After learning of the resolution, the delegate for Urban Planning, Environment and Mobility, Borja Carabante, defended the seal in response to “two serious infringements that compromised the safety of users by exceeding the permitted capacity”. His statements inflamed the minds of the Leisure Platform. Hoteliers maintain that “Madrid’s nightlife is safe” and highlight the “arbitrariness” of the Activities Agency (ADA) in applying the legislation as the real problem.
The conflict over nightclub capacity goes back a long time. It dates back to 1997, when the City Council, then under the mandate of the popular José María Álvarez del Manzano, approved the General Urban Plan (PGOU).

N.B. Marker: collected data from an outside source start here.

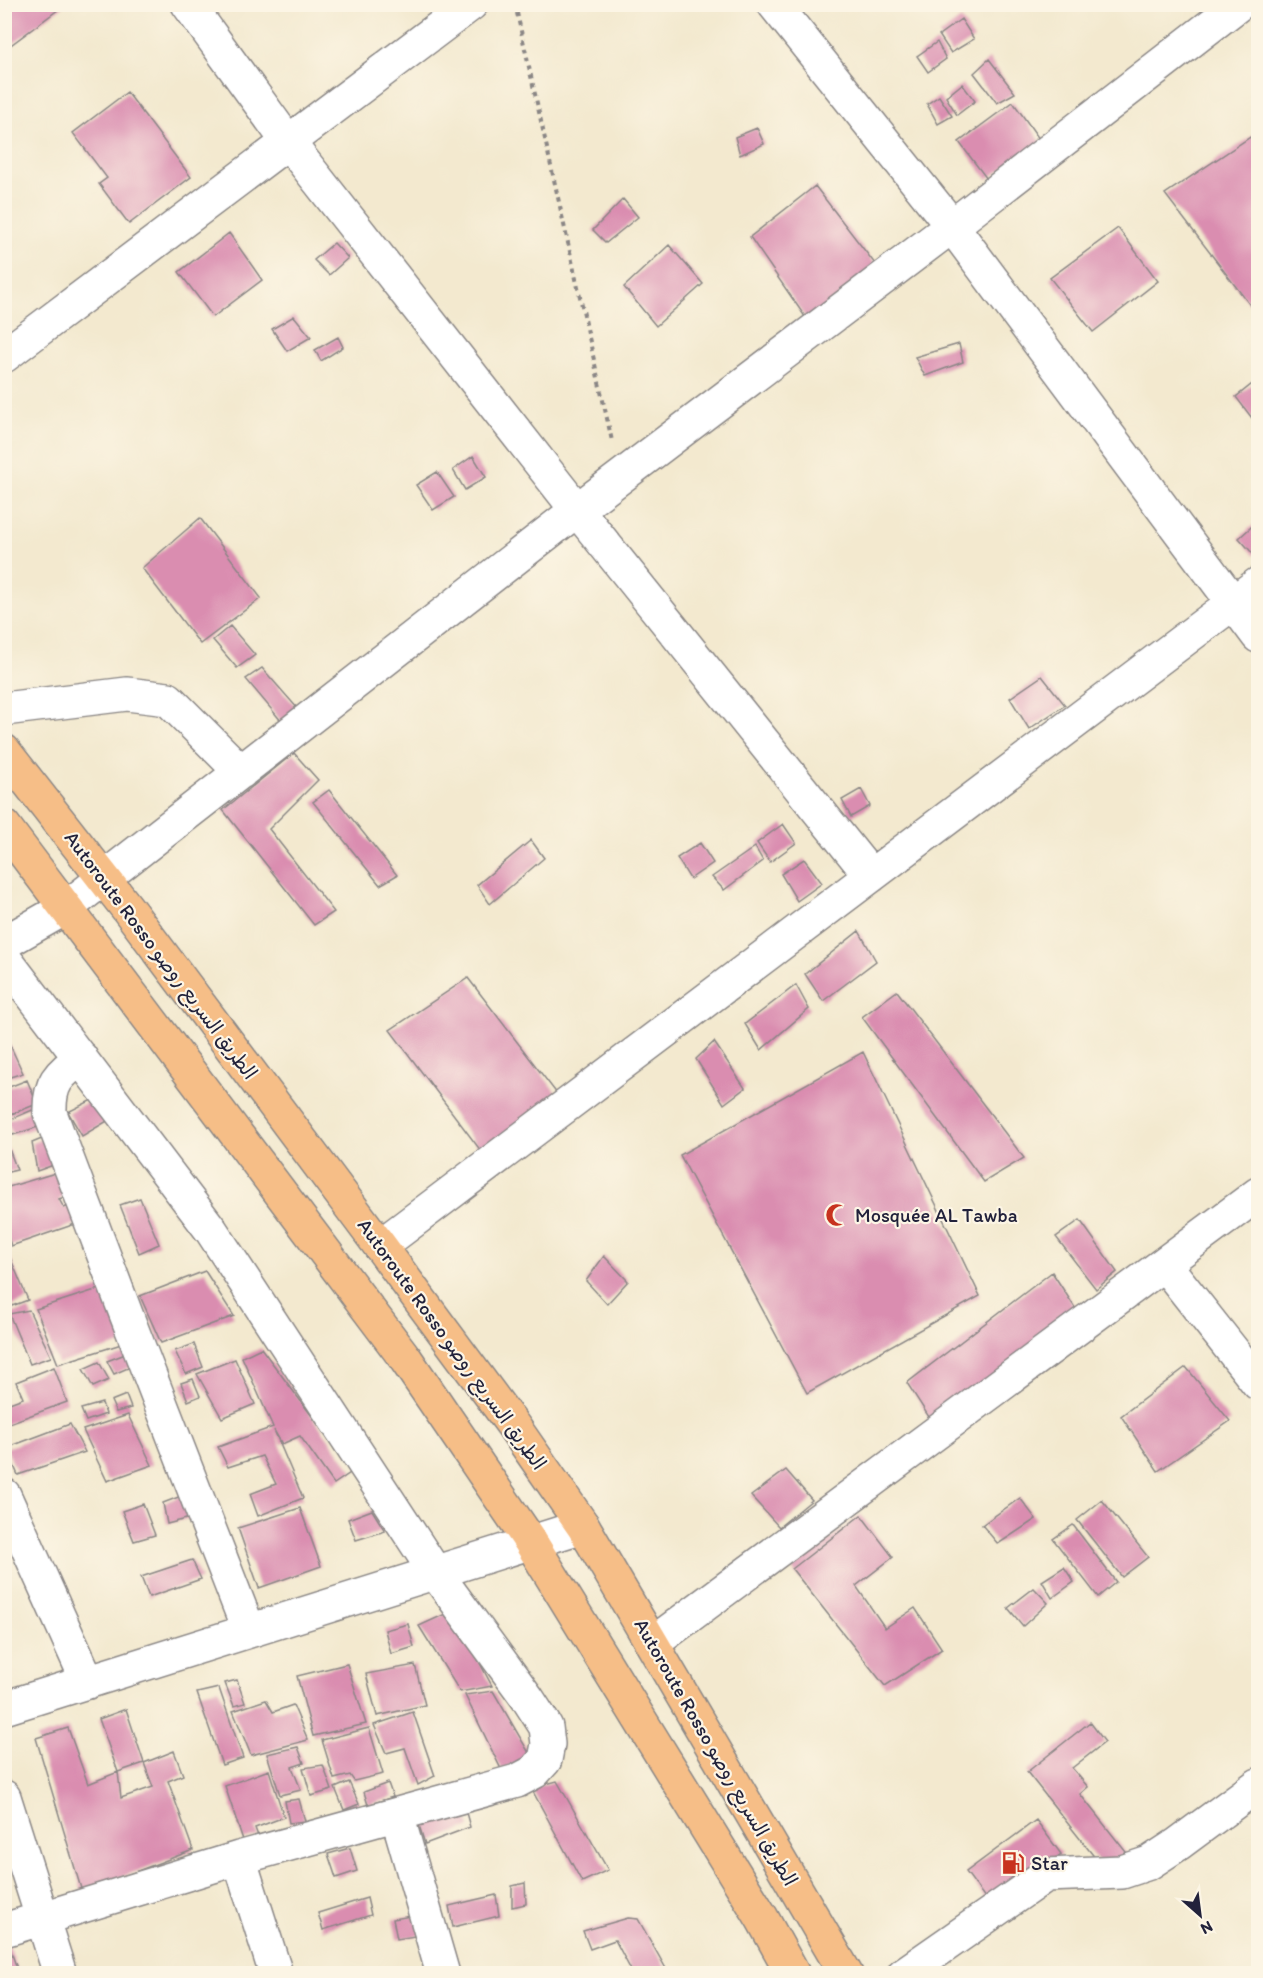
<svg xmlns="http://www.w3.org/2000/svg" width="1263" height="1978" font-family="Itim,'Playpen Sans Arabic',sans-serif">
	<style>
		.building { fill: #da8db0 }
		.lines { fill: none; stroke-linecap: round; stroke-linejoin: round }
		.minor-casing { stroke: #8a8685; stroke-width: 36 }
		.highway-casing { stroke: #8a8685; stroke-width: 36 }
		.path { stroke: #8a8685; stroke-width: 4; stroke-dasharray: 4.5 4.5; stroke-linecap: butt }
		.minor { stroke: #fff; stroke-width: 33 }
		.highway { stroke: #f6be87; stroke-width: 33 }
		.labels { text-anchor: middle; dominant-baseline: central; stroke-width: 4.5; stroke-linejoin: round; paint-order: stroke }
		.street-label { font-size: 20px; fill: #22223b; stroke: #fcf5e5 }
		.poi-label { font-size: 20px; fill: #22223b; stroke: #fcf5e5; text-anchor: start }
	</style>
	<rect width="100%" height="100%" fill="#fcf5e5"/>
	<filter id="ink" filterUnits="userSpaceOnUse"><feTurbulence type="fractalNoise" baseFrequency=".0167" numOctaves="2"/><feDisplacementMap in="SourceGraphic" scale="12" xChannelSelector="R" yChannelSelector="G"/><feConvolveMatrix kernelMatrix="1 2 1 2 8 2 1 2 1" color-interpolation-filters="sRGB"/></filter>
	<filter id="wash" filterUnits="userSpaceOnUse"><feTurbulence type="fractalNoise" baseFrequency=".008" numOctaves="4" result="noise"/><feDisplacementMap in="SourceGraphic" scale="24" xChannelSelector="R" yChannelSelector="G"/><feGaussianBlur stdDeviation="1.35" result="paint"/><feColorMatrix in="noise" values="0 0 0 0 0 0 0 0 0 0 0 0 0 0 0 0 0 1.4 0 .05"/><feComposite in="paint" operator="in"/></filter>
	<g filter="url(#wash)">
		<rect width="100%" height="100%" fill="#f3e9cf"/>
		<g id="blocks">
			<path class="building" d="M 4,4 L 62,4 L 63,6 L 4,50 Z
				M 961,19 L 974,39 L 951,53 L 939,35 Z
				M 937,42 L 946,59 L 928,72 L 917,56 Z
				M 989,59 L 1015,93 L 997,103 L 974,73 Z
				M 962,84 L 975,101 L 957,115 L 946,97 Z
				M 127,92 L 191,177 L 129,224 L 99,184 L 107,178 L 73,133 Z
				M 939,96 L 952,116 L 938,124 L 927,104 Z
				M 1013,102 L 1042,143 L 987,179 L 959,142 Z
				M 757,128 L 764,144 L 740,155 L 735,137 Z
				M 1258,132 L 1258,304 L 1253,309 L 1165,194 Z
				M 815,186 L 879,269 L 810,324 L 750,237 Z
				M 623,199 L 638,217 L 606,243 L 593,230 Z
				M 1118,228 L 1158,281 L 1093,332 L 1050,278 Z
				M 229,233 L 262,280 L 213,317 L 179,272 Z
				M 334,243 L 348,258 L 329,275 L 314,260 Z
				M 669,245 L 703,284 L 656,326 L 624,287 Z
				M 294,316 L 311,337 L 287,351 L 272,329 Z
				M 338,337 L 343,347 L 321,361 L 315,350 Z
				M 959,344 L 963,362 L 925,376 L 915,357 Z
				M 1256,381 L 1258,385 L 1258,426 L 1236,397 Z
				M 473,456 L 486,477 L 465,490 L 453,470 Z
				M 437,472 L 454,497 L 433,510 L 416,485 Z
				M 200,518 L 261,598 L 200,644 L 142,568 Z
				M 1258,521 L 1258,552 L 1254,555 L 1239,538 Z
				M 230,626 L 255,655 L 237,668 L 213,640 Z
				M 262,668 L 299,710 L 282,722 L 246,679 Z
				M 1042,676 L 1065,705 L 1029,729 L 1010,698 Z
				M 294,753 L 318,780 L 269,829 L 334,912 L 314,925 L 223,810 Z
				M 861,789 L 870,806 L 851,817 L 842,800 Z
				M 329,790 L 397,875 L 380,885 L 313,802 Z
				M 783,824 L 796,843 L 770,862 L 757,843 Z
				M 531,840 L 544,858 L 490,904 L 477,885 Z
				M 700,843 L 713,863 L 690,879 L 677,858 Z
				M 755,847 L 763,861 L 724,890 L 712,877 Z
				M 804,859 L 822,883 L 797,901 L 781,874 Z
				M 859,931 L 876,961 L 823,1001 L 805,974 Z
				M 468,978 L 558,1095 L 481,1151 L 390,1030 Z
				M 796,985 L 809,1009 L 761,1050 L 745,1024 Z
				M 897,991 L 1024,1158 L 984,1182 L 862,1017 Z
				M 4,1032 L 23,1073 L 4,1079 Z
				M 714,1042 L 745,1088 L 724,1104 L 696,1059 Z
				M 863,1052 L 980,1296 L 807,1393 L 680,1155 Z
				M 27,1080 L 37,1104 L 4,1117 L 4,1089 Z
				M 92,1100 L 109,1120 L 82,1136 L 68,1112 Z
				M 37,1108 L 44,1125 L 13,1135 L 7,1121 Z
				M 49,1136 L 59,1163 L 37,1171 L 32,1143 Z
				M 9,1149 L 17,1170 L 4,1173 L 4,1151 Z
				M 62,1171 L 74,1194 L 59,1199 L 64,1208 L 77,1202 L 84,1221 L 11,1246 L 5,1228 L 5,1188 Z
				M 140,1198 L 159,1244 L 139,1253 L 120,1205 Z
				M 1080,1220 L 1117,1272 L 1096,1289 L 1056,1237 Z
				M 4,1243 L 28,1300 L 4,1309 Z
				M 604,1256 L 628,1281 L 607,1304 L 586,1281 Z
				M 205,1271 L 234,1316 L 161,1343 L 140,1296 Z
				M 1052,1272 L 1081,1317 L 936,1428 L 907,1383 Z
				M 111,1285 L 134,1340 L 58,1364 L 36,1309 Z
				M 29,1310 L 51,1357 L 30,1364 L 9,1314 Z
				M 194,1344 L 203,1367 L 186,1374 L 175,1351 Z
				M 261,1348 L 353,1471 L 334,1484 L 300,1436 L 282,1444 L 274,1430 L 303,1498 L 258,1516 L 250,1494 L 276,1484 L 262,1456 L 228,1467 L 218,1447 L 273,1427 L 242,1357 Z
				M 128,1353 L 135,1365 L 114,1374 L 107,1361 Z
				M 235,1359 L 255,1404 L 222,1418 L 197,1374 Z
				M 99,1362 L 109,1380 L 93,1387 L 83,1369 Z
				M 54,1367 L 67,1402 L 4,1425 L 4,1405 L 23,1398 L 16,1382 Z
				M 1186,1367 L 1230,1421 L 1158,1471 L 1121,1416 Z
				M 193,1379 L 200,1396 L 188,1401 L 181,1383 Z
				M 126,1395 L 131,1408 L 116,1412 L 111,1401 Z
				M 102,1403 L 106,1414 L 86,1421 L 81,1409 Z
				M 128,1415 L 152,1465 L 107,1481 L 83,1430 Z
				M 70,1424 L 85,1452 L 18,1475 L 6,1448 Z
				M 786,1470 L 812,1500 L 779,1527 L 751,1496 Z
				M 189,1493 L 194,1517 L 167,1524 L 163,1503 Z
				M 1020,1498 L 1036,1519 L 998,1544 L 982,1525 Z
				M 1102,1500 L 1148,1557 L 1122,1577 L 1077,1520 Z
				M 143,1504 L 155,1535 L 134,1541 L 122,1511 Z
				M 300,1508 L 321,1566 L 259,1588 L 238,1528 Z
				M 372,1510 L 385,1531 L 356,1540 L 348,1519 Z
				M 861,1515 L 893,1557 L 856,1586 L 885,1628 L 915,1608 L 942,1649 L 885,1686 L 792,1569 Z
				M 1073,1525 L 1116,1582 L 1098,1597 L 1053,1539 Z
				M 192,1560 L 201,1579 L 149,1597 L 141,1577 Z
				M 1064,1567 L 1074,1582 L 1052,1598 L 1042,1581 Z
				M 1034,1588 L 1048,1603 L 1023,1626 L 1008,1608 Z
				M 452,1611 L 492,1686 L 460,1692 L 419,1626 Z
				M 408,1624 L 414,1647 L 391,1654 L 385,1630 Z
				M 347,1664 L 366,1724 L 313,1736 L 297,1676 Z
				M 415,1665 L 425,1705 L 377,1716 L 366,1674 Z
				M 237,1680 L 245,1703 L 234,1706 L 225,1683 Z
				M 219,1688 L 243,1758 L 222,1765 L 197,1693 Z
				M 493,1691 L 532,1758 L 501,1769 L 465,1695 Z
				M 266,1700 L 273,1712 L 293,1705 L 308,1740 L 251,1755 L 233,1711 Z
				M 126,1709 L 144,1763 L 118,1772 L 99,1719 Z
				M 413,1712 L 435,1776 L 418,1785 L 405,1748 L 386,1753 L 374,1725 Z
				M 1090,1722 L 1105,1742 L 1072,1768 L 1088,1787 L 1080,1794 L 1126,1852 L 1104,1869 L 1027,1772 Z
				M 68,1728 L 88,1784 L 118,1772 L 121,1798 L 153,1787 L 144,1763 L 174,1751 L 183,1775 L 168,1781 L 193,1850 L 82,1892 L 36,1738 Z
				M 369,1728 L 383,1774 L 354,1781 L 350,1775 L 334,1779 L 322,1740 Z
				M 298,1747 L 304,1763 L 292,1767 L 301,1790 L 280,1795 L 267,1754 Z
				M 323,1765 L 332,1790 L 311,1796 L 303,1768 Z
				M 269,1770 L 284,1817 L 255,1828 L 258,1836 L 243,1840 L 225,1786 Z
				M 557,1781 L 608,1870 L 582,1882 L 531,1788 Z
				M 349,1782 L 359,1804 L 344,1810 L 335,1788 Z
				M 388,1783 L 393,1797 L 368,1805 L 364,1792 Z
				M 299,1799 L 305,1821 L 289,1823 L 285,1801 Z
				M 465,1809 L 470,1827 L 425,1844 L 419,1825 Z
				M 1036,1820 L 1061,1854 L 991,1906 L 966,1872 Z
				M 350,1848 L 357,1871 L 336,1878 L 328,1854 Z
				M 525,1883 L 526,1904 L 512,1907 L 512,1886 Z
				M 496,1895 L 499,1916 L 453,1927 L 449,1906 Z
				M 367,1898 L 371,1915 L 323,1930 L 318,1913 Z
				M 417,1915 L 421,1935 L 397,1939 L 393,1919 Z
				M 628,1918 L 638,1919 L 669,1974 L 633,1974 L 615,1940 L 590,1949 L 583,1931 Z
				M 9,1946 L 19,1974 L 4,1974 L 4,1948 Z"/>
		</g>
	</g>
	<g filter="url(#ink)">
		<use href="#blocks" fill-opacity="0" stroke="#8a8685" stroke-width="1.5"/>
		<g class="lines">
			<g class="minor-casing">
				<path id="minor" d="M 188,4 L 288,142 L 577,510 L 871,876
					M 774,4 L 952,226 L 1258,636
					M 4,356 L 471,4
					M 4,709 L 127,694 L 168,699 L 241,772
					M 4,943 L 67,907 L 577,510 L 952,226 L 1239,4
					M 4,958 L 211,1230 L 435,1572 L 528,1699 L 546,1727 L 548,1744 L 545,1760 L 534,1772 L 517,1781 L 239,1858 L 4,1930
					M 81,1058 C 58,1075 49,1083 50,1113 L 126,1314 L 249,1631
					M 380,1246 L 1258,584
					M 1165,1265 L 1258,1383
					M 4,1495 L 88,1682
					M 653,1643 L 1258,1194
					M 4,1708 L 583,1526
					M 4,1797 L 60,1974
					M 397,1815 L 443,1974
					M 239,1858 L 276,1974
					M 904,1974 L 1046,1875 L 1122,1872 L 1149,1863 L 1178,1844 L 1258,1785"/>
			</g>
			<g class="highway-casing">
				<path id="highway" d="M 4,751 L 127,908 L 380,1246 L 512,1424 L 583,1526 L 846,1974
					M 4,826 L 405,1358 L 530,1541 L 762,1918 L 793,1974"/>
			</g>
			<path class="path" d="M 515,4 L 612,441"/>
			<use href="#minor" class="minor"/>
			<use href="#highway" class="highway"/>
		</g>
	</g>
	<defs>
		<g id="mosque-bare" transform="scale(1.8)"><path d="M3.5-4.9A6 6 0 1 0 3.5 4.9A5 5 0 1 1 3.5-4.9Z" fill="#c8321e" stroke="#fcf5e5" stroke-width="2.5" paint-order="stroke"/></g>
		<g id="fuel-bare" transform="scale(1.8)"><path d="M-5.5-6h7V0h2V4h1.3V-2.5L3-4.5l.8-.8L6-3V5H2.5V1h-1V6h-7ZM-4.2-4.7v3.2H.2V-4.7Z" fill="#c8321e" stroke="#fcf5e5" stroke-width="2.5" paint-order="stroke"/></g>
	</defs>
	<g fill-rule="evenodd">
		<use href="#mosque-bare" x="837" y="1215"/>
		<use href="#fuel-bare" x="1013" y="1863"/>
	</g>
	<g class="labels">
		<g class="street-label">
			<text transform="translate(161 955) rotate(53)">Autoroute Rosso الطريق السريع روصو</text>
			<text transform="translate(452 1344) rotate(54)">Autoroute Rosso الطريق السريع روصو</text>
			<text transform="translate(716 1752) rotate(60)">Autoroute Rosso الطريق السريع روصو</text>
		</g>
		<g class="poi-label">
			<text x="855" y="1215">Mosquée AL Tawba</text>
			<text x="1031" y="1863">Star</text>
		</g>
	</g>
	<rect width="1263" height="1978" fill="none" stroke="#fcf5e5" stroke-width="24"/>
	<g transform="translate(1200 1915) rotate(152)" stroke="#fcf5e5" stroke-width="4.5" paint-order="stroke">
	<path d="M0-4.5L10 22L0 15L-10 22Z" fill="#22223b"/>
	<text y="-9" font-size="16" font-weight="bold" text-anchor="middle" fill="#22223b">N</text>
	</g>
</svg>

That document established “zoning typologies” that assigned a base capacity depending on the type of business and allowed exemptions of up to 600 or more people in peripheral areas. “In Madrid the capacity is calculated on the map, not on the safety of the premises”, criticizes Vicente Pizcueta.
This means that two rooms with the same dimensions, emergency exits and evacuation plan can have different capacities precisely because they are located in different neighborhoods. In the capital, for almost 30 years, the number of people allowed in a room does not only depend on technical safety criteria, but also on its location.
For hoteliers, this status quo The consequences are clear: it penalizes businesses in the center and favors, to a certain extent, those on the periphery. In neighborhoods like Vallecas, where ZPAEs – special noise protection zones – regulate hours but do not act with the same severity, venues can get a more generous capacity. In the Center, however, where the Barceló Theater is located, even spaces with sufficient meters and exits encounter an administrative limit that can only be modified if the administration develops the ERIU, the procedure that allows capacity to be adjusted according to technical safety criteria.
According to Noche Madrid, the association that brings together nightlife entrepreneurs, the Activities Agency refuses to process these increases in Centro and Chamberí, two ZPAE areas that are particularly profitable for the sector.
Vicente Pizcueta, spokesperson for the association, is satisfied with the court’s decision: “If there had been the slightest risk, it is impossible that a very precautionary measure would have been granted.”
The City Council avoids fueling controversy. “The City Council respects the rules and respects judicial decisions,” said a spokesperson for the Department of City Planning. The hospitality industry, however, accuses the ADA of repeatedly failing to meet Carabante’s commitment to develop a new capacity statement that ends the current legal void and clearly defines the safety criteria applicable to premises.
Pizcueta assures that Carabante promised Noche Madrid a draft of that hypothetical reform. “We had two meetings: September 10 and October 29. But the document never arrived.”
The case of the Barceló Theater is not the only one. In June, the Cocó hall, on Alcalá street, was sealed after an inspection found 898 people in a space with an official capacity of 520 people. The administration ordered the closure and opened a disciplinary file. However, the same dossier includes a technical report which, applying the Technical Building Code, calculates that the premises have the capacity to evacuate more than 1,400 people. In August the court also ordered precautionary measures in favor of Cocó. The contradiction is evident: the Fire Brigade believes that the space is safe for many more participants, but the Agency, relying on the ZPAE, keeps the administrative capacity below.